▶ [WHAT YOU ARE ASKED TO DO] An exact reproduction is needed of every line from the beginning of the data down to and including the line that contains "Улан-удэнец предстанет перед", minus the pictures.

▶ [DATA FOR THIS EXERCISE]
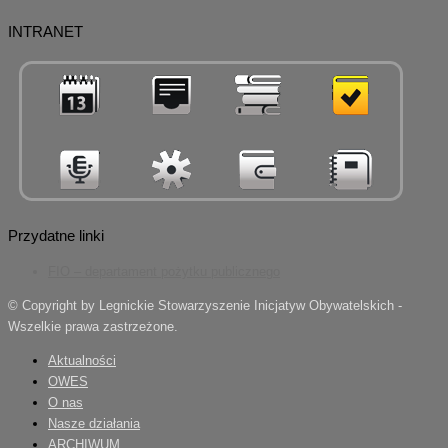
INTRANET
Przydatne linki
FIO – departament pożytku publicznego
© Copyright by Legnickie Stowarzyszenie Inicjatyw Obywatelskich -
Wszelkie prawa zastrzeżone.
Aktualności
OWES
O nas
Nasze działania
ARCHIWUM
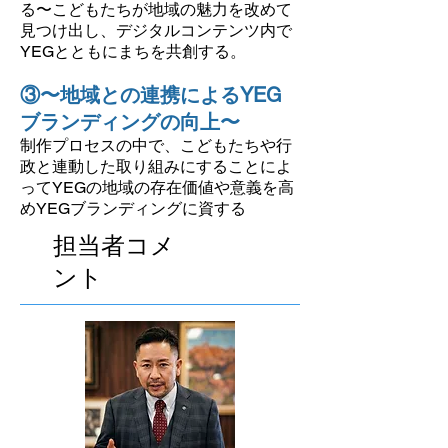
る〜こどもたちが地域の魅力を改めて
見つけ出し、デジタルコンテンツ内で
YEGとともにまちを共創する。
③〜地域との連携によるYEG
ブランディングの向上〜
制作プロセスの中で、こどもたちや行
政と連動した取り組みにすることによ
ってYEGの地域の存在価値や意義を高
めYEGブランディングに資する
担当者コメ
ント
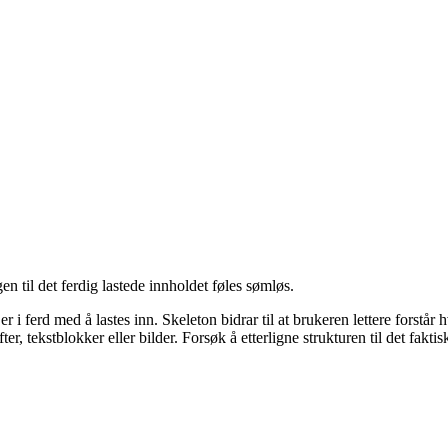
gen til det ferdig lastede innholdet føles sømløs.
d er i ferd med å lastes inn. Skeleton bidrar til at brukeren lettere for
r, tekstblokker eller bilder. Forsøk å etterligne strukturen til det faktis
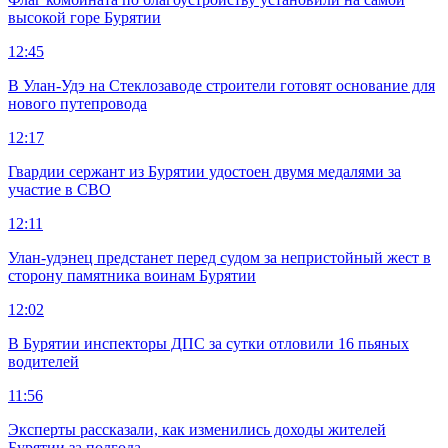
высокой горе Бурятии
12:45
В Улан-Удэ на Стеклозаводе строители готовят основание для
нового путепровода
12:17
Гвардии сержант из Бурятии удостоен двумя медалями за
участие в СВО
12:11
Улан-удэнец предстанет перед судом за непристойный жест в
сторону памятника воинам Бурятии
12:02
В Бурятии инспекторы ДПС за сутки отловили 16 пьяных
водителей
11:56
Эксперты рассказали, как изменились доходы жителей
Бурятии за полгода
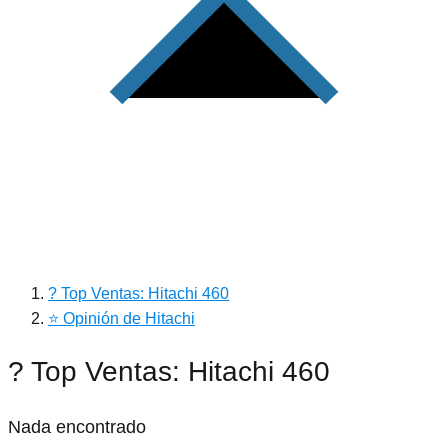
? Top Ventas: Hitachi 460
⭐ Opinión de Hitachi
? Top Ventas: Hitachi 460
Nada encontrado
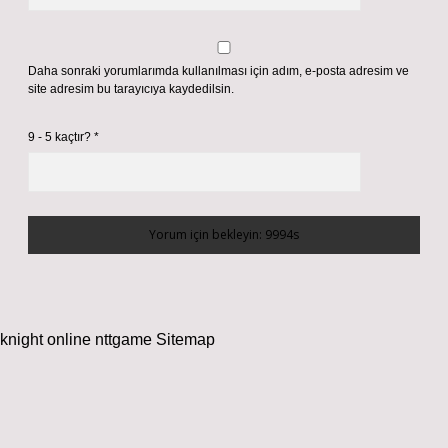
Daha sonraki yorumlarımda kullanılması için adım, e-posta adresim ve
site adresim bu tarayıcıya kaydedilsin.
9 - 5 kaçtır?
*
knight online
nttgame
Sitemap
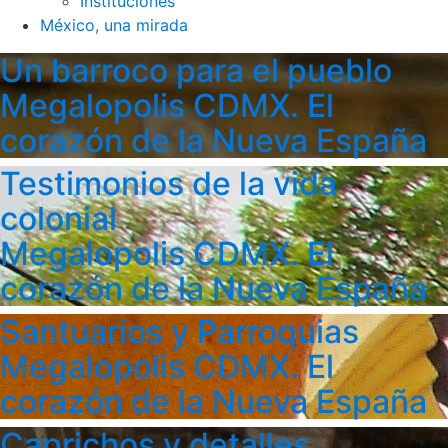
Instituciones
México, una mirada
Un barroco para el pueblo
Megalopolis CDMX. El
corazón de la Nueva España
Testimonios de la vida
colonial
Megalopolis CDMX. El
corazón de la Nueva España
Santuarios y Parroquias
Megalopolis CDMX. El
corazón de la Nueva España
Caprichos y detalles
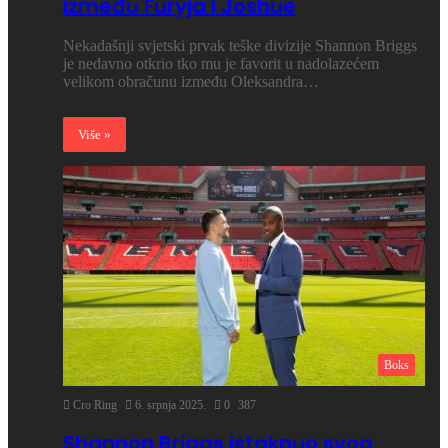
između Furyja i Joshue
Nekadašnji svjetski prvak teške divizije Shannon Briggs
je nedavno otkrio tko mu je favorit u nadolazećem
velikom obračunu između Oleksandra…
Više »
Boks
Cro Ring
6. srpnja 2025.
0
387
Shannon Briggs istaknuo svog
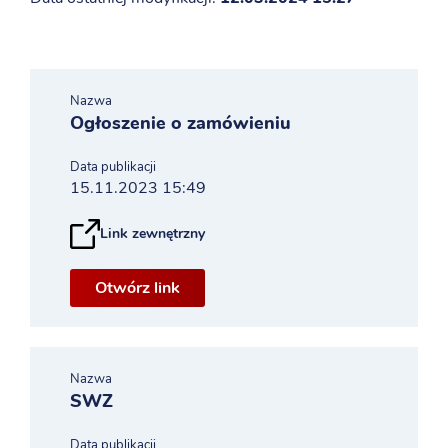
Nazwa
Ogłoszenie o zamówieniu
Data publikacji
15.11.2023 15:49
Link zewnętrzny
Otwórz link
Nazwa
SWZ
Data publikacji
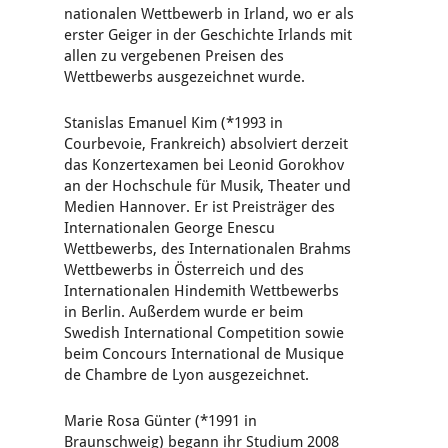
nationalen Wettbewerb in Irland, wo er als
erster Geiger in der Geschichte Irlands mit
allen zu vergebenen Preisen des
Wettbewerbs ausgezeichnet wurde.
Stanislas Emanuel Kim (*1993 in
Courbevoie, Frankreich) absolviert derzeit
das Konzertexamen bei Leonid Gorokhov
an der Hochschule für Musik, Theater und
Medien Hannover. Er ist Preisträger des
Internationalen George Enescu
Wettbewerbs, des Internationalen Brahms
Wettbewerbs in Österreich und des
Internationalen Hindemith Wettbewerbs
in Berlin. Außerdem wurde er beim
Swedish International Competition sowie
beim Concours International de Musique
de Chambre de Lyon ausgezeichnet.
Marie Rosa Günter (*1991 in
Braunschweig) begann ihr Studium 2008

▶ [TASK ANSWER]
INTRANET
Przydatne linki
FIO – departament pożytku publicznego
© Copyright by Legnickie Stowarzyszenie Inicjatyw Obywatelskich -
Wszelkie prawa zastrzeżone.
Aktualności
OWES
O nas
Nasze działania
ARCHIWUM
る〜こどもたちが地域の魅力を改めて
見つけ出し、デジタルコンテンツ内で
YEGとともにまちを共創する。
③〜地域との連携によるYEG
ブランディングの向上〜
制作プロセスの中で、こどもたちや行
政と連動した取り組みにすることによ
ってYEGの地域の存在価値や意義を高
めYEGブランディングに資する
担当者コメ
ント
gen til det ferdig lastede innholdet føles sømløs.
d er i ferd med å lastes inn. Skeleton bidrar til at brukeren lettere for
r, tekstblokker eller bilder. Forsøk å etterligne strukturen til det faktis
высокой горе Бурятии
12:45
В Улан-Удэ на Стеклозаводе строители готовят основание для
нового путепровода
12:17
Гвардии сержант из Бурятии удостоен двумя медалями за
участие в СВО
12:11
Улан-удэнец предстанет перед судом за непристойный жест в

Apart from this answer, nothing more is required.